Background and aim: The brain's ability to resolve rapid temporal cues such as voice-onset time (VOT) is essential for speech perception in challenging listening environments. We tested whether central auditory compensation for VOT in noise is reflected in the fidelity of cortical auditory evoked potentials (CAEPs) using a neural-network classifier and a cross-condition similarity metric.
Methods: Electroencephalography (EEG) was recorded from 22 normal-hearing adults in response to /ka/ and /ga/ syllables with varying VOTs, presented in quiet and noise (+7 dB Signal-to-noise ratio). We measured CAEPs’ peak amplitude (N1-P2), employed a convolutional neural network (CNN) to classify CAEPs by syllable identity, and computed a cross-condition correlation (rcc) to quantify the similarity between responses in quiet and noise.

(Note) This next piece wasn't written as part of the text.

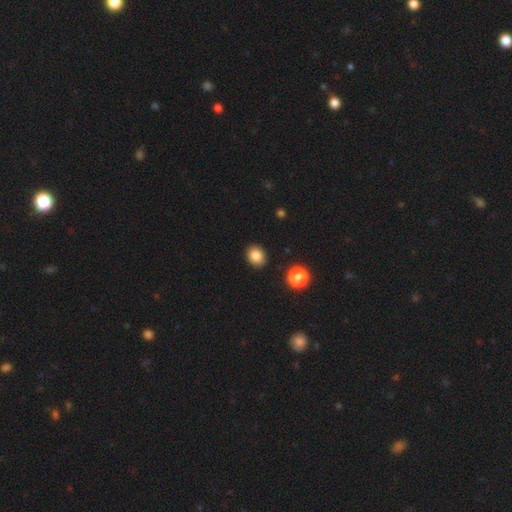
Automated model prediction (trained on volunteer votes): smooth 84%, star or artifact 10%, featured or disk 6%. Down the decision tree: how rounded — round (56%); merging — none (89%).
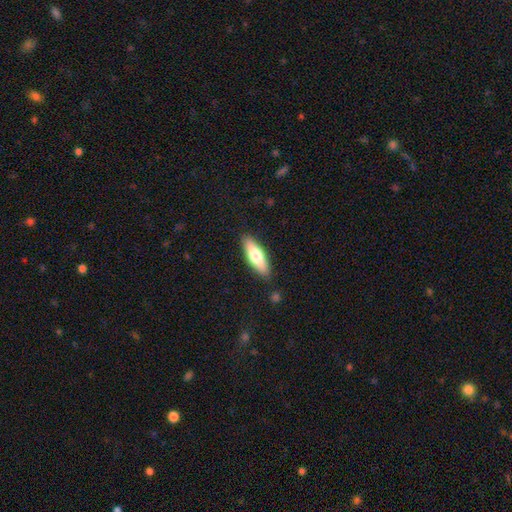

Results: Background noise significantly reduced N1-P2 amplitude, behavioral performance, and CNN classification accuracy, confirming the degradation of phoneme-specific neural representations. Critically, inter-subject variability in behavioral speech in noise performance was significantly correlated by both rcc (r=0.443, p=0.02*) and CNN accuracy in noise (r=0.492, p=0.01*). Individuals with higher behavioral speech-in-noise (SIN) scores exhibited CAEPs in noise that were more similar to their clean-speech responses (higher rcc) and more discriminable by CNN. Scalp topography displayed the highest rcc values over fronto-central regions, with the strongest correlation between rcc and SIN performance.
Conclusion: The convergence of our findings demonstrates that successful SIN perception relies on the brain's capacity to maintain a stable, noise-invariant cortical representation of speech, particularly in fronto-central auditory regions. These EEG-derived metrics may serve as a research tool for future clinical investigations.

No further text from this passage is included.